# River Creek WMA hunt Dec 5-8



## bilgerat (Nov 29, 2018)

Anyone else get drawn?, looking forward to going back down and hope to get a good-un!


----------



## southGAlefty (Dec 1, 2018)

Should be good weather for it!


----------



## jkp (Dec 3, 2018)

Hey Bilgerat, 
We got drawn as well, we will be down on Tue sometime.  Looking forward to it!!!
J


----------



## bilgerat (Dec 3, 2018)

Yea, I'm glad the temps will be dropping , hope it gets the bucks on their feet!. I'm headed down tomorrow too,


----------



## jkp (Dec 3, 2018)

Yea lets hope they move good, maybe a little late rut action.  If you are camping we will be in a wildwood fifth wheel swing by!
J


----------



## bilgerat (Dec 3, 2018)

the rut should be just starting down there, this will be my forth time for this hunt and its always fun! I always see lots of deer. I'm staying in a hotel but ill stop by and say hi.


----------



## jkp (Dec 3, 2018)

Yea swing by, always good to meet long time members and other hunters!!!


----------



## Wanderlust (Dec 4, 2018)

Hope it aint tore up as bad a chickasawhatchee. Good luck. Seems like every time i go there it rains the whole time. Got a decent 10pt last year in the rain there.


----------



## kennethc68 (Dec 4, 2018)

Should be a great hunt with weather. wish i was there.


----------



## jkp (Dec 4, 2018)

We are the only ones camping I guess, roads are pretty messy.  We were late, so going in blind in the morning.  Drove the diesel so hoping not to get stuck!


----------



## jkp (Dec 7, 2018)

**Task objective**
In the River Creek WMA thread above, where does bilgerat say he is staying during the hunt?

**Record list**
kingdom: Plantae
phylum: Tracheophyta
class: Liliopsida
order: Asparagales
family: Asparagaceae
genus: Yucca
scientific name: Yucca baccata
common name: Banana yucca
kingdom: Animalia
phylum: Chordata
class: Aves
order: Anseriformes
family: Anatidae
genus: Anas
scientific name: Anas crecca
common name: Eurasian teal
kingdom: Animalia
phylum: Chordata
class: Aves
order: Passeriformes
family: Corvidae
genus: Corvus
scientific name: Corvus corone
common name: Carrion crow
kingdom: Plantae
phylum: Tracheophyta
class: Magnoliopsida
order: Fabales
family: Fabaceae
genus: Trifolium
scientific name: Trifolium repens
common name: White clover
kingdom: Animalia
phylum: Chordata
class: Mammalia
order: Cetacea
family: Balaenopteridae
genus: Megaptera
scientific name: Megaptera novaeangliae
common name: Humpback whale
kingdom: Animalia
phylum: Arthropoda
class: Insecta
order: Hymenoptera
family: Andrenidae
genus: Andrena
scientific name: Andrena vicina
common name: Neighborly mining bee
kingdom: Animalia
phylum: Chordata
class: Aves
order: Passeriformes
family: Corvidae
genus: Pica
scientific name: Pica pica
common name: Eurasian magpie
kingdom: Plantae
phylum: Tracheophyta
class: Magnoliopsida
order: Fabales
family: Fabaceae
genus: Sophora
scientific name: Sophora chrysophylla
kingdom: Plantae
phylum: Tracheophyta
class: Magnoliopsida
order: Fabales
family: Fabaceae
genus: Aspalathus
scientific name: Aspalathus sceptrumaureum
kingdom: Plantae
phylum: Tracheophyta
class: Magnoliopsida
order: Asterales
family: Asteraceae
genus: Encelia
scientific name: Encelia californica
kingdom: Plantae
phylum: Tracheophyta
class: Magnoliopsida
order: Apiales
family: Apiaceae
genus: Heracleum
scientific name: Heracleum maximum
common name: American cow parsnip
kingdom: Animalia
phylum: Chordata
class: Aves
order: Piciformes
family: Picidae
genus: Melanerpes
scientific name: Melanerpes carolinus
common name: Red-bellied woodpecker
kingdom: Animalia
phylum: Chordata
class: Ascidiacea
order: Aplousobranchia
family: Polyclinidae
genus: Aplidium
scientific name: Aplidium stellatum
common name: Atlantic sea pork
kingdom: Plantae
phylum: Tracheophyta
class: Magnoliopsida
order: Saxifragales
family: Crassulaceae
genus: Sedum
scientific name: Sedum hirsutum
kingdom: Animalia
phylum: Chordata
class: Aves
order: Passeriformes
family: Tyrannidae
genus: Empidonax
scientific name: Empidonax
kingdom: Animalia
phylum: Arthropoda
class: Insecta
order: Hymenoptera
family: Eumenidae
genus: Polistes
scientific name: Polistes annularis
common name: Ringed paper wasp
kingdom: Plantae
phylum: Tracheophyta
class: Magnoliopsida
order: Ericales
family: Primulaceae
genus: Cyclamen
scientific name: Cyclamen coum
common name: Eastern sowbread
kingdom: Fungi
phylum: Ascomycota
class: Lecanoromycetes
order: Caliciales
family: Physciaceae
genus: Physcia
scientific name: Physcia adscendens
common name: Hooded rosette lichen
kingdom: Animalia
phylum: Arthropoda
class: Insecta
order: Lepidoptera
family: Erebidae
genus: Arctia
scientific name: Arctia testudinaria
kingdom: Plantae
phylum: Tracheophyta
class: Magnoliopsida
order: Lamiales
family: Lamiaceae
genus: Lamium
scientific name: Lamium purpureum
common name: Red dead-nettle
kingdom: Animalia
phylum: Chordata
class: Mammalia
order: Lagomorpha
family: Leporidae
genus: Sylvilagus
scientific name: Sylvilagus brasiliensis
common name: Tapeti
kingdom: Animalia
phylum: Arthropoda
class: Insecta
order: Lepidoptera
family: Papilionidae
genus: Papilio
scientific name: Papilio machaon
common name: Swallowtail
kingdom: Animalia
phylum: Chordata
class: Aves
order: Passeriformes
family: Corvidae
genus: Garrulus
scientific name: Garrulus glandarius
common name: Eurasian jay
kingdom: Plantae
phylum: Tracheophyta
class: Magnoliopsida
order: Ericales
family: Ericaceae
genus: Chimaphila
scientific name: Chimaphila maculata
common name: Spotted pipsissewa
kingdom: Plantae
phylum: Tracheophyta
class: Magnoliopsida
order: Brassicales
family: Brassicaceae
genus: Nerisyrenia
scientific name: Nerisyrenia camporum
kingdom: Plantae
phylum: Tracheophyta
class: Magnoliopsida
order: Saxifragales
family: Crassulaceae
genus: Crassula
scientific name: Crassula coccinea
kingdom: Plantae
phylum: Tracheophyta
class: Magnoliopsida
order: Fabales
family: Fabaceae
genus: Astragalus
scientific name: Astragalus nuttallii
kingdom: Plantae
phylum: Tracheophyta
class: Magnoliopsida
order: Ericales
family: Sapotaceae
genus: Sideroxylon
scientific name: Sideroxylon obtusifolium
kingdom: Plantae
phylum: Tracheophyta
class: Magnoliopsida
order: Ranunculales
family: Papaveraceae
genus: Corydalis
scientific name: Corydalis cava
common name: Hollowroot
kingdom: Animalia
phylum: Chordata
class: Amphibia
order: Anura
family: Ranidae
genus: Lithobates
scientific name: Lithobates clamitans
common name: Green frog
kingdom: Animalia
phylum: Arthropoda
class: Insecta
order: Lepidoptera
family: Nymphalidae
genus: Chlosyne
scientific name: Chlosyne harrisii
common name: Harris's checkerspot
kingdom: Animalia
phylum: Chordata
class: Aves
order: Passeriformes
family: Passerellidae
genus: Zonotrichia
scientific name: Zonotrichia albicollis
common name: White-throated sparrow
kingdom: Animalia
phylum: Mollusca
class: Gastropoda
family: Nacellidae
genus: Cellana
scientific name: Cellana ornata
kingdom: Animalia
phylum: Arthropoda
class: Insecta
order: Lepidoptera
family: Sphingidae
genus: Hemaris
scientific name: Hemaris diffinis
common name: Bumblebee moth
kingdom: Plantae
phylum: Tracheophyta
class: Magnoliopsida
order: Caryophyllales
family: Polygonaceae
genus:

**Complete response**
In a hotel.